As I’ve mentioned in prior posts, I have an unusual form of KC that hits later in life and progresses extremely fast. Also note that thanks to keratoconus, which did have a silver lining, I was finally diagnosed with Ehlers-Danlos syndrome (EDS)—a genetic connective tissue disorder that presumably caused my KC and is also causing the slow healing.
Aside from the pesky dry eyes, which I wrote a whole post on, my biggest gripe at this point is with light sensitivity. It has slowly improved with time, but it just seems abnormal to be dealing with this problem still, although a fellow blogger who had her CXL around the same time as mine has the same issue still, too.
Following CXL, any light source was a problem and I saw sparklers and halos around anything that emitted light. Then there is glare, which I lump into the same category and is still a bit of an annoyance now. However, I recall not being able to even look into the silverware drawer the week I recuperated from CXL at my mother’s house. So, as long as I’m not dealing with glare from the sun, I won’t complain about trying to sort through my coins.
At this stage of the game, I have two big grievances with light sensitivity. The first involves using a computer due to the bright, white screen. For weeks after CXL, I couldn’t even open my laptop, but it’s still a nuisance now even if things are getting better. I’m not an IT person, but one of my fellow bloggers—who doesn’t even have KC—really helped me out with her comments. She suggested I adjust my screen’s brightness and other tips. Seriously, if you’ve never dealt with this, why would you think such an option existed on your computer?

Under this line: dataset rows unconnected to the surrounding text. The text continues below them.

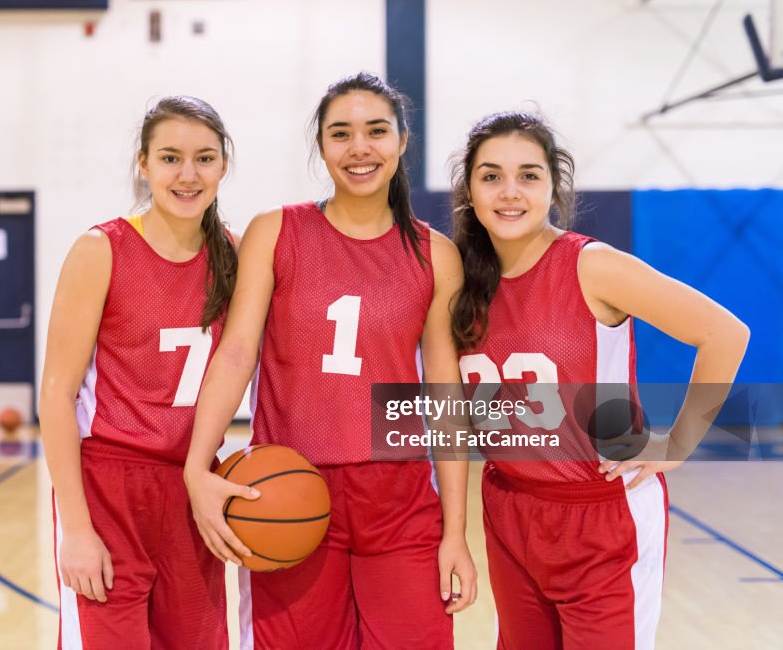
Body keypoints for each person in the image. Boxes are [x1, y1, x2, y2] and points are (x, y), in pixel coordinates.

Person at [184, 72, 477, 650]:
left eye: (376, 132)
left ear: (401, 141)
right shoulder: (277, 231)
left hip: (400, 499)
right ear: (321, 146)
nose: (359, 148)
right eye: (340, 134)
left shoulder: (435, 254)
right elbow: (237, 352)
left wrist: (457, 532)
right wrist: (198, 465)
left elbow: (445, 398)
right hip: (290, 489)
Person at [449, 111, 750, 650]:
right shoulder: (462, 278)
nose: (509, 191)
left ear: (554, 187)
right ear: (469, 191)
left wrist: (676, 445)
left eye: (529, 175)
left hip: (603, 514)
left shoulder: (592, 266)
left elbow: (725, 333)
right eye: (491, 176)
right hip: (509, 506)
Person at [39, 96, 237, 649]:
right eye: (170, 158)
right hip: (109, 485)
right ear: (143, 164)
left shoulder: (237, 258)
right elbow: (56, 395)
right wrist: (75, 529)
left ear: (224, 166)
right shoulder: (101, 249)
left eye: (204, 158)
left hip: (193, 484)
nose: (187, 174)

Needless to say, one problem has been semi-resolved and I also learned I could blow up my entire operating system! That has been great since I can’t wear contacts still. If you have a PC, you can easily tinker around with your computer via Control Panel > Appearance and Personalization > Display (or at least that’s how it is in Windows 7 land).

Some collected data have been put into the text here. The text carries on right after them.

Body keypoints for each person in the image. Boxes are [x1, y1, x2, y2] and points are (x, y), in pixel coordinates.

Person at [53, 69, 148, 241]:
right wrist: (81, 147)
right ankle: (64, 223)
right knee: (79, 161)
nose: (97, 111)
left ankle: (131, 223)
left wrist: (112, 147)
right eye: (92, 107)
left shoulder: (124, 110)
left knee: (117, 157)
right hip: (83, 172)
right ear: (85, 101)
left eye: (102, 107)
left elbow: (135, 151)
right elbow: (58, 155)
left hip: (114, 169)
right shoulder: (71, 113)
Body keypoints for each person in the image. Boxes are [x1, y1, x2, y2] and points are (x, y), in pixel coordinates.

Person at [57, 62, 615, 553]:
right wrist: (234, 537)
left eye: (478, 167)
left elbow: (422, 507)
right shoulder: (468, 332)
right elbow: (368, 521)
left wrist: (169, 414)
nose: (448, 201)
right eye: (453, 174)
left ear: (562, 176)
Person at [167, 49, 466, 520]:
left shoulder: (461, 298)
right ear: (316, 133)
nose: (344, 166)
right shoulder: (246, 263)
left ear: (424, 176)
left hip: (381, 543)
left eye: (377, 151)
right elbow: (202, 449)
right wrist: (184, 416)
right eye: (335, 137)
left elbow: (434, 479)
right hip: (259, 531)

My second issue involves seeing things outdoors during the day and driving. Regarding the latter, I can drive at night now although headlights are irritating, but I absolutely cannot drive in the day due to the sun. I live in the desert SW of the U.S. and the sun is usually a big ball of intense light, even though it’s freezing cold now. I get a “whiteout” effect—almost as if I were constantly driving west as the sun were setting.
The other odd thing is that while I’ve had this massive improvement in my visual acuity, I have typical, keratoconus vision with ghosting outside in daylight, which just adds to my reluctance to drive. This has improved drastically too, but before CXL, I could get one good drive in 1st thing in the day. After that, I shouldn’t have even been on the road.

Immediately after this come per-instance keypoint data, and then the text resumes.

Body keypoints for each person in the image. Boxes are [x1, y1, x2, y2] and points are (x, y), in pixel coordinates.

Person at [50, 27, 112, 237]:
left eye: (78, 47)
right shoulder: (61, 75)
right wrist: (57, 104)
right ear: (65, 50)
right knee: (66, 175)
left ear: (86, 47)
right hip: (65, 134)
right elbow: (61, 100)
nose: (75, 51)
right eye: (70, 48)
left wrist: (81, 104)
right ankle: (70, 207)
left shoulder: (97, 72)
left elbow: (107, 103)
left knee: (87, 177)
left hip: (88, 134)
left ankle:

I am still healing and my vision is still fluctuating a bit, but I have stable vision throughout the day due to the cross-linking and that is wonderful. I also am noticing that I am starting to be able to read some “fine print” on things, although if it’s too small I struggle and get a headache between my eyes.
While my visual acuity jumped to 20/400 post-CXL, I’m currently at about 20/40 in both eyes, although that last line is a struggle to read. Pre-CXL, I had monocular vision and was only using my better eye—now my slightly worse eye, which was at 20/60 and rapidly progressing like my other eye, which was no longer functioning. Sort of confusing. I wish I could explain it all in diopters, but the clinical trial follow-ups don’t seem to include a refraction.
So, aside from the horribly dry eyes, my hair that is still falling out from the steroid drops months after stopping them, and the light sensitivity and inability to drive a car during the day (huge problem!)—I am so glad I was able to max out my credit card and be one of the lucky few to get into a CXL clinical trial in the good ol’ US of A.